All of the handles I Tru Oiled got a soak in mineral oil for a few days to help swell them up. Then they got a few days to dry out and equilibrate before I applied the finish. The vintage Sabatier handle (left) got the most coats and is pretty thoroughly shellacked. The rosewood took the oil well, but I really wanted to seal things up as there were a couple of tiny gaps in the tang where water could get in. It looks great, almost like pakkawood. I only put a few coats on the Z Kramer (center) as the wood wasn't nearly as thirsty as the other handles. It has a light shine. I'm hoping that this finish will help keep the wood from moving too much. The handle on the right (a Tojiro DP 240 western deba with a stabilized burl handle by NoChop!) got a much more high gloss than I was originally going for, but the stabilized burl absorbed the finish unevenly, with some parts really drinking it in and other parts building up a high gloss almost immediately. That one has required the most refinishing and buffing to keep the finish even.







I'd say the experiment paid off.


----------



## Jones Style (May 22, 2022)

I have never used the tru-oil before, I'll try one.


----------



## jwthaparc (Jul 28, 2022)

HumbleHomeCook said:


> I've used a lot of Tru Oil on gun stocks. I always dilute the first couple coats. But, those were bare wood with no metal hardware. You might get a little yellowing or discoloration on the metal? I honestly don't know. The only real concern I'd have is if it would create a cracking propagation point. I don't know that the Tru Oil will adhere that well to the metal if you just coat over it.
> 
> Now, that said, painter's tape and an X-Acto knife are your friends here. I'd clean it well with alcohol to make sure the tape sticks and cover the metal. I've cut around a lot of checkering and other relief so I would think you could do this and keep the tape in place.
> 
> As I think on it, I think I'd feel pretty good going at it that way. Even if a little does get under the tape or something it should be thin. Yep, if I was going to do it, that's how I would do it. Unless someone has a better approach.

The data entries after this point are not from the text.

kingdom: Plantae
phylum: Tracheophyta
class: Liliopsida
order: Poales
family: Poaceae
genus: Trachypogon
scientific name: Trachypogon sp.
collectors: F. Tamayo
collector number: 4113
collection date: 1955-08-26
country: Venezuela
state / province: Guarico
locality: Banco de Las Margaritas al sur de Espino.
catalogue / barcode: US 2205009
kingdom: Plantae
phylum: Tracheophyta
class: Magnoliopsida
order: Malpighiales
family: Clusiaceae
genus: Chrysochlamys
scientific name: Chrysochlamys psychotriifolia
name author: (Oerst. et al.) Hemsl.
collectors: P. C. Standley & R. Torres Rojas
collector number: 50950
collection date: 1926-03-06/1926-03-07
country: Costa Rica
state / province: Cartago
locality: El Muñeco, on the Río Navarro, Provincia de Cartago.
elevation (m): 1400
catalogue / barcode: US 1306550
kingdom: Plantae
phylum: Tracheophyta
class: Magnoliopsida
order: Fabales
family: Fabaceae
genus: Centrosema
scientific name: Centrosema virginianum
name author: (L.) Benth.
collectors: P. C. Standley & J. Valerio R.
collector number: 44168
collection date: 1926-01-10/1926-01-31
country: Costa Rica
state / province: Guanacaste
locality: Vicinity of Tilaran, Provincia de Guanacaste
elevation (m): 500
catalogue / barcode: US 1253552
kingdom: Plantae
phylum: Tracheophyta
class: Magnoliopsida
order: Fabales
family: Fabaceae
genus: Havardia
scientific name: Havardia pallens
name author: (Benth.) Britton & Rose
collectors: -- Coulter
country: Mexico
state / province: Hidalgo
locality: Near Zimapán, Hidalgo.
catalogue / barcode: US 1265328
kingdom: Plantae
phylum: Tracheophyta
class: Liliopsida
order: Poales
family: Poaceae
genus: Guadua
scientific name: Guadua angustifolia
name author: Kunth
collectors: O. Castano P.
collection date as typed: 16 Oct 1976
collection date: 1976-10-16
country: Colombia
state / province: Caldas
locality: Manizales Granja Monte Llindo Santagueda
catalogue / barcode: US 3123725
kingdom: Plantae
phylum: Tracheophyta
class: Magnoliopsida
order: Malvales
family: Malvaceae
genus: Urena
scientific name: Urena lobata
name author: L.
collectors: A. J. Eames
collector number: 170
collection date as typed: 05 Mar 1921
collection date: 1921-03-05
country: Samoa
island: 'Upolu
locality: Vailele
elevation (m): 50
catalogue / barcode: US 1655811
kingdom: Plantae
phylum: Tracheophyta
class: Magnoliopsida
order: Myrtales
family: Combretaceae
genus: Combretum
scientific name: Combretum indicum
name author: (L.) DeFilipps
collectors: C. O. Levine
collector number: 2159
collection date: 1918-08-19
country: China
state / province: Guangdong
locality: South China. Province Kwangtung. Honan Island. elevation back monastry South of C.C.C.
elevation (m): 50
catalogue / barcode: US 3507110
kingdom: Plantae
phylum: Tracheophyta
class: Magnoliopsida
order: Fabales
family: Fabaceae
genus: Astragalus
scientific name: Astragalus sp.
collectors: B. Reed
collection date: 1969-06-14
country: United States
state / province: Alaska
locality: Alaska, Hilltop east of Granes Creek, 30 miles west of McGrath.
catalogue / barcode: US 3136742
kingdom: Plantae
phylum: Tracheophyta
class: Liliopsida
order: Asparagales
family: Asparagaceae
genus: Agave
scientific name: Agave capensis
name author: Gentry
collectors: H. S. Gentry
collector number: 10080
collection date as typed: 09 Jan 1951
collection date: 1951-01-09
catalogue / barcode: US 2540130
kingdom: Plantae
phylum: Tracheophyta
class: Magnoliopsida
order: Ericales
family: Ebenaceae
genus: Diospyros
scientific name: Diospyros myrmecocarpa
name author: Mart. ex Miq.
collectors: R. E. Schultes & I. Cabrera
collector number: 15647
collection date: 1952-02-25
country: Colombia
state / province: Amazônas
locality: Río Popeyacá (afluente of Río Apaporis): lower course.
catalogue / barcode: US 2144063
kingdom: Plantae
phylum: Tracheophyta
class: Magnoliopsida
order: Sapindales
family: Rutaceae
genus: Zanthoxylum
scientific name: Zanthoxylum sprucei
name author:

I would imagine it would adhere much like polymerized oil adheres to a cast iron skillet.


----------



## btbyrd (Jul 29, 2022)

That's about right, but it adheres to wood better than it does to metal (which makes sense). When sanding, that makes a difference. You'll build up a bigger layer on the wood than on the tang or pins, but your hand can't tell the difference.


----------